Earlier, after review, we blocked and removed several communities that were providing assistance to access copyrighted/pirated material, which is currently not allowed per Rule #1 of our Code of Conduct.
The communities that were removed due to this decision were:
We took this action to protect lemmy.world, lemmy.world's users, and lemmy.world staff as the material posted in those communities could be problematic for us, because of potential legal issues around copyrighted material and services that provide access to or assistance in obtaining it.
This decision is about liability and does not mean we are otherwise hostile to any of these communities or their users. As the Lemmyverse grows and instances get big, precautions may happen. We will keep monitoring the situation closely, and if in the future we deem it safe, we would gladly reallow these communities.
The discussions that have happened in various threads on Lemmy make it very clear that removing the communites before we announced our intent to remove them is not the level of transparency the community expects, and that as stewards of this community we need to be extremely transparent before we do this again in the future as well as make sure that we get feedback around what the planned changes are, because lemmy.world is yours as much as it is ours.
These communities are not even hosted on lemmy.world, this is an absurdly overreacted response. There were no signs of any legal trouble and I can't understand how lemmy.world specifically would be the target of such legal action. If you want to host an instance, you should do everything in your power to allow discussions on any topic, while in necessary cases disallowing direct posting/linking of illegal content. Instead, you chose to block a community that has long been known to avoid having any trouble with the moderators.

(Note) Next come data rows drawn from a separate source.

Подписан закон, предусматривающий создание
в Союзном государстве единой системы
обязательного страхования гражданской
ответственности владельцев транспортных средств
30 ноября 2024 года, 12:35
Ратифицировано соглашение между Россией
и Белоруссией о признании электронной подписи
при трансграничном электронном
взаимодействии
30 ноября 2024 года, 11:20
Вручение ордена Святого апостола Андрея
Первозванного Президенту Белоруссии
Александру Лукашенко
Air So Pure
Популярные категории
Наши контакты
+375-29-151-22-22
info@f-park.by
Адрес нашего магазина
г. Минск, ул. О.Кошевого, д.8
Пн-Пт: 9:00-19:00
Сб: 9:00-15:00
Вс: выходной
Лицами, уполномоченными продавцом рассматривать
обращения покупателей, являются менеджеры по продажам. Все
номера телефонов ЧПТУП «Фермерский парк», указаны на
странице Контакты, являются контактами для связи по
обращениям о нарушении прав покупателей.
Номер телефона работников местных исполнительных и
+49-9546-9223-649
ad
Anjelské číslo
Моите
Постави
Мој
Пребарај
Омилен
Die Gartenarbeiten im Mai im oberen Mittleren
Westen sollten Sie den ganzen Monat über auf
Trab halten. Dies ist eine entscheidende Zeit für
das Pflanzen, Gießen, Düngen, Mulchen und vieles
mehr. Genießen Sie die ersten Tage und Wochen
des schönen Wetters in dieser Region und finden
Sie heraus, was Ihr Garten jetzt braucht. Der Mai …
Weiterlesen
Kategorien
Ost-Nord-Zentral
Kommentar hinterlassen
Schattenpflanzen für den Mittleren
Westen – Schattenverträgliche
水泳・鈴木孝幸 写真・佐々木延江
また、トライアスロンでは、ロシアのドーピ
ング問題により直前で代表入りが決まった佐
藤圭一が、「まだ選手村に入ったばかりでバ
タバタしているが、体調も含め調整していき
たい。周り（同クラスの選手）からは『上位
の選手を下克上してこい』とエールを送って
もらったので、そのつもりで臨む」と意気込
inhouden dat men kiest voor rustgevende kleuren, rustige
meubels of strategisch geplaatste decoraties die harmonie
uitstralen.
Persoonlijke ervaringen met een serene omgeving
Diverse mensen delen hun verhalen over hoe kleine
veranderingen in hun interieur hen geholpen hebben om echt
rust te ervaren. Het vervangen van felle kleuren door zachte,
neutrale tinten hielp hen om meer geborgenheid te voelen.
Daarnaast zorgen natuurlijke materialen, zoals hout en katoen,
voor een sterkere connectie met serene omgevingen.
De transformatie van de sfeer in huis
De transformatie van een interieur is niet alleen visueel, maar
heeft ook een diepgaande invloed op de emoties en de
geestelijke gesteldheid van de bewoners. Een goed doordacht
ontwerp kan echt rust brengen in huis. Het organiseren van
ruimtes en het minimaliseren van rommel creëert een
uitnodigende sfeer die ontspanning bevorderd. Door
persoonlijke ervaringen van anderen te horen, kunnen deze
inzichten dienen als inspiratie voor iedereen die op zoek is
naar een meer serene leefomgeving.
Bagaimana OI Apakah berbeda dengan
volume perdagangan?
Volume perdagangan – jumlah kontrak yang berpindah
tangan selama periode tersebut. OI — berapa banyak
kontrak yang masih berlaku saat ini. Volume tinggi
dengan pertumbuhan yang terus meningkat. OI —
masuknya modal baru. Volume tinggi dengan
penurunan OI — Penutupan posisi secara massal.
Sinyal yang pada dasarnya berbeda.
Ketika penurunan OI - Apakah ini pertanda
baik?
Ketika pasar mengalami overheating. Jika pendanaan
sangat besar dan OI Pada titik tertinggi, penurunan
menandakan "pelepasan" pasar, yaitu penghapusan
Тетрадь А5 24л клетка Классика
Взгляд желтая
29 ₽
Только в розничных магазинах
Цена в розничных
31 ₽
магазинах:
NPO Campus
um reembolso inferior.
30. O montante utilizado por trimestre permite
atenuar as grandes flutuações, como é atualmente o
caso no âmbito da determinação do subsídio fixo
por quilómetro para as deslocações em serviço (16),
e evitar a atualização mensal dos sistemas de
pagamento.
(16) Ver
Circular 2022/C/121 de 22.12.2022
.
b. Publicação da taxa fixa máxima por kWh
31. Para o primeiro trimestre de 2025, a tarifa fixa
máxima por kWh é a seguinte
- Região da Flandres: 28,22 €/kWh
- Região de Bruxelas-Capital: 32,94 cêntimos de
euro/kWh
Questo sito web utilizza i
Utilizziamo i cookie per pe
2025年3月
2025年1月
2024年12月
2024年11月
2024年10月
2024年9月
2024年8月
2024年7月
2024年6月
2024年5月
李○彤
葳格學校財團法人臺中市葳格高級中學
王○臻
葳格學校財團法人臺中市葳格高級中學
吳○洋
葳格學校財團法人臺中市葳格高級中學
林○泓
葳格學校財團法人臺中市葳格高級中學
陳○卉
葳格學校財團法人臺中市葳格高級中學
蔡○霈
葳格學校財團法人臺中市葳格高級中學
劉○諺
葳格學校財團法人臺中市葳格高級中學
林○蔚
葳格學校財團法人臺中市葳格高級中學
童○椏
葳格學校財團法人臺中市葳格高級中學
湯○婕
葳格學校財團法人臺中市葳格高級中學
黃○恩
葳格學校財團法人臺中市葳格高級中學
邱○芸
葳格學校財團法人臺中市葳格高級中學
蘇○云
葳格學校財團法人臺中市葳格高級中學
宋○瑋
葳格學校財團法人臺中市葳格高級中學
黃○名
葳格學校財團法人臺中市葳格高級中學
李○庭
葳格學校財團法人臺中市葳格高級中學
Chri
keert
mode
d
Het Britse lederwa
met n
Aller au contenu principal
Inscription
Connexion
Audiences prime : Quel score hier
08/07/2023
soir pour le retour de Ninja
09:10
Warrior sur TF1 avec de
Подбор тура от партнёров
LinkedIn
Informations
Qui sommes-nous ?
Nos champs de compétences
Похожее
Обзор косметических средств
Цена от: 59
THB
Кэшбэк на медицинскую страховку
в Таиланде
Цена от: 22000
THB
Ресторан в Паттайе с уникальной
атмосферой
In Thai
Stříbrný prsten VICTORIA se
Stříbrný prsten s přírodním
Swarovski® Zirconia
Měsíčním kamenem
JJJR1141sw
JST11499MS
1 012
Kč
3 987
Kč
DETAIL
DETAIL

The great thing is, now you're 100% empowered to move forward and host the responsibility yourself. Demanding volunteers shoulder potential liability (when you yourself admit you can't understand how there's any in the first place) is juvenile.
The moment a volunteer is hit with a DMCA notice or any threat of legal action, you think they have any interest in going through the court system? You can do it first.
I think you don't understand what a DMCA notice actually is. The whole point of it is to give you a chance to remove offending content. The "threat" of legal action won't actually result in anything, provided you comply, and that is exactly why I do not understand the preemptive actions, when there is basically no such thing as immediate legal threat in case of DMCA notices. The copyright holders often do not want to go through the court system either and will gladly accept pre-legal-action compliance.
The power of the panopticon lies not in being able to see and punish all deviant activity, but to encourage self-correction in all potential deviants who must always assume they are being watched.